Records excerpted from a collection:
########################################
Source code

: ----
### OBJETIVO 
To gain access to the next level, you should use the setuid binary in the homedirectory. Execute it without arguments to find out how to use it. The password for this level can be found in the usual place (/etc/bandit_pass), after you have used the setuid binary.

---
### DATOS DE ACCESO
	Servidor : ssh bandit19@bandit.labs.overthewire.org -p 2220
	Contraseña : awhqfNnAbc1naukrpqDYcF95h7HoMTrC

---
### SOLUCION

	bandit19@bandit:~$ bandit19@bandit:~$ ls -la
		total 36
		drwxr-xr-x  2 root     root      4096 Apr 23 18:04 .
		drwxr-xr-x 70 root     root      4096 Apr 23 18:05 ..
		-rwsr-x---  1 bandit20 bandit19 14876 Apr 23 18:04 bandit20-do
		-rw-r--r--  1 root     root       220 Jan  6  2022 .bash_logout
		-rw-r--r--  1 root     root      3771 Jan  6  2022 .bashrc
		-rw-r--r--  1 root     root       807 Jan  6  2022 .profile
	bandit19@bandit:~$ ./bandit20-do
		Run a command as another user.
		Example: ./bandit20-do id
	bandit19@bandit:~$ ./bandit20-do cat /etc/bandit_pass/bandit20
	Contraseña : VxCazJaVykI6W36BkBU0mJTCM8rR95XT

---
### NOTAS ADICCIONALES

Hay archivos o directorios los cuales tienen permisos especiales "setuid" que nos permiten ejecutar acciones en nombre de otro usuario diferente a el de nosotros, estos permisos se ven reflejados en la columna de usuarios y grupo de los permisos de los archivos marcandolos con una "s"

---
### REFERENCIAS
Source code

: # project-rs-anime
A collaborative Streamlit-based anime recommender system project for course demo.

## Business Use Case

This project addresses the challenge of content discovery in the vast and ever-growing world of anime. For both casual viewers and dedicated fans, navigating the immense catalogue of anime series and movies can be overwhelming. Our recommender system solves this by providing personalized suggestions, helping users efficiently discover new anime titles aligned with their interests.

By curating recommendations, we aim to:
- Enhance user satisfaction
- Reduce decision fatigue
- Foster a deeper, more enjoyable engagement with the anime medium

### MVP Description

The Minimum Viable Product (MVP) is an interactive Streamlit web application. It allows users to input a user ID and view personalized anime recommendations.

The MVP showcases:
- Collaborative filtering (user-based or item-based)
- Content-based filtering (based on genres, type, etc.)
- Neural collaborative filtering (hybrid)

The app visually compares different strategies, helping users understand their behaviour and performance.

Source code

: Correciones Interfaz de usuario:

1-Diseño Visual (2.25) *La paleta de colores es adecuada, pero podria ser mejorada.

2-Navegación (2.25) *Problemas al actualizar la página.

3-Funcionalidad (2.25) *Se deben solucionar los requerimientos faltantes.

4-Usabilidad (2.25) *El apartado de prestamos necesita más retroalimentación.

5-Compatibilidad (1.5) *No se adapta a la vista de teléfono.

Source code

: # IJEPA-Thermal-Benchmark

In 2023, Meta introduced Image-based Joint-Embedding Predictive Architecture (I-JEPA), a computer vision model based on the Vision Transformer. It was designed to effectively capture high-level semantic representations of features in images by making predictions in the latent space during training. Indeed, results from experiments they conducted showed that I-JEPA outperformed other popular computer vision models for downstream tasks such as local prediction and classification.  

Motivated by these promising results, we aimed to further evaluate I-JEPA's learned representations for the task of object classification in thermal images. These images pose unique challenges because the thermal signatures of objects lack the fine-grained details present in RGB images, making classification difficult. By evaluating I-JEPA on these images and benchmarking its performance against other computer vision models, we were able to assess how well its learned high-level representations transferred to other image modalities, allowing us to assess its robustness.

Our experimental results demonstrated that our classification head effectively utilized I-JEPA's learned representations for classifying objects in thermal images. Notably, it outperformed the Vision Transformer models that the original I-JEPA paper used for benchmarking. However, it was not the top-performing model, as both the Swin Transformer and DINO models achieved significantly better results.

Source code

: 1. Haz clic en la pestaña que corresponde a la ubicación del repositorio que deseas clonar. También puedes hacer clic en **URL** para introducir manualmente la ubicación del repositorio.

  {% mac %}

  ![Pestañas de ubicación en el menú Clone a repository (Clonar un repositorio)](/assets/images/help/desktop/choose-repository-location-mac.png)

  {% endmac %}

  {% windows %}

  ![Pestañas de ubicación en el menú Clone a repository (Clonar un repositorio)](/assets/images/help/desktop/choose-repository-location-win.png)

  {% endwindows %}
########################################
> _Exercise requirements_:
Taking the entries above, print exactly the lines starting at the line with "Contraseña : awhqfNnAbc1naukrpqDYcF95h7HoMTrC" and ending at the line with "This project addresses", both included.

> _Answer space_:
	Contraseña : awhqfNnAbc1naukrpqDYcF95h7HoMTrC

---
### SOLUCION

	bandit19@bandit:~$ bandit19@bandit:~$ ls -la
		total 36
		drwxr-xr-x  2 root     root      4096 Apr 23 18:04 .
		drwxr-xr-x 70 root     root      4096 Apr 23 18:05 ..
		-rwsr-x---  1 bandit20 bandit19 14876 Apr 23 18:04 bandit20-do
		-rw-r--r--  1 root     root       220 Jan  6  2022 .bash_logout
		-rw-r--r--  1 root     root      3771 Jan  6  2022 .bashrc
		-rw-r--r--  1 root     root       807 Jan  6  2022 .profile
	bandit19@bandit:~$ ./bandit20-do
		Run a command as another user.
		Example: ./bandit20-do id
	bandit19@bandit:~$ ./bandit20-do cat /etc/bandit_pass/bandit20
	Contraseña : VxCazJaVykI6W36BkBU0mJTCM8rR95XT

---
### NOTAS ADICCIONALES

Hay archivos o directorios los cuales tienen permisos especiales "setuid" que nos permiten ejecutar acciones en nombre de otro usuario diferente a el de nosotros, estos permisos se ven reflejados en la columna de usuarios y grupo de los permisos de los archivos marcandolos con una "s"

---
### REFERENCIAS
Source code

: # project-rs-anime
A collaborative Streamlit-based anime recommender system project for course demo.

## Business Use Case

This project addresses the challenge of content discovery in the vast and ever-growing world of anime. For both casual viewers and dedicated fans, navigating the immense catalogue of anime series and movies can be overwhelming. Our recommender system solves this by providing personalized suggestions, helping users efficiently discover new anime titles aligned with their interests.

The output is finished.